I am considering using Reinforcement Learning to do optimal control of a complex process that is controlled by two parameters
$(n_O, n_I), \quad n_I = 1,2,3,\dots, M_I, n_O = 1,2,3,\dots, M_O$
In this sense, the state of the system is represented $S_t = (n_{O,t}, n_{I,t})$. It is represented, because there is a relatively complex system, a solution of coupled Partial Differential Equations (PDES), actually in the background.
Is this problem considered a partially observable Markov Decision Process (POMDP) because there is a whole mess of things behind $S_t = (n_{O,t}, n_{I,t})$?
The reward function has two parameters
$r(s) = (n_{lt}, \epsilon_\infty)$
that are results of the environment (solution of the PDEs).
In a sense, using $S_t = (n_{O,t}, n_{I,t})$ makes this problem similar to Gridworld, where the goal is to go from $S_0 = (M_O, M_I)$ to a state with smaller $(n_O, n_I)$, given reward $r$, where the reward changes from state to state and episode to episode.
Available action operations are
$inc(n) = n + 1$
$dec(n) = n - 1$
$id(n) = n$
where $n$ can be $n_I$ or $n_O$. This means there are $9$ possible actions
$A=\{(inc(n_O), inc(n_I)),(inc(n_O), dec(n_I)),(inc(n_O), id(n_I)),(dec(n_O), inc(n_I)), \dots\}$
to be taken, but there is no model for the state transition, and the state transition is extremely costly.
Intuitively, as solving a kinematic equation for a point in space, solving coupled PDEs from fluid dynamics should have the Markov property (strongly if the flow is laminar, for turbulence, I have no idea).

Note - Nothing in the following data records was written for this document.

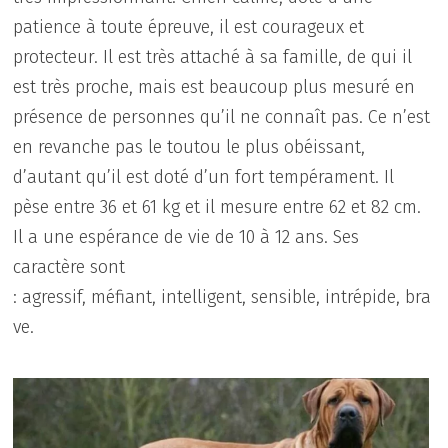
patience à toute épreuve, il est courageux et
protecteur. Il est très attaché à sa famille, de qui il
est très proche, mais est beaucoup plus mesuré en
présence de personnes qu’il ne connaît pas. Ce n’est
en revanche pas le toutou le plus obéissant,
d’autant qu’il est doté d’un fort tempérament. Il
pèse entre 36 et 61 kg et il mesure entre 62 et 82 cm.
Il a une espérance de vie de 10 à 12 ans. Ses
caractère sont
:
agressif, méfiant, intelligent, sensible, intrépide, bra
ve.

I've also found a handful of papers where a fluid dynamics problem is parameterized and a policy-gradient method is simply applied.
I was thinking to use REINFORCE as a start, but the fact that $(n_O, n_I)$ does not fully describe the state and questions like this one on POMDP and this one about simulations make me suspicious. Could REINFORCE be used for such a problem, or is there something that prevents this?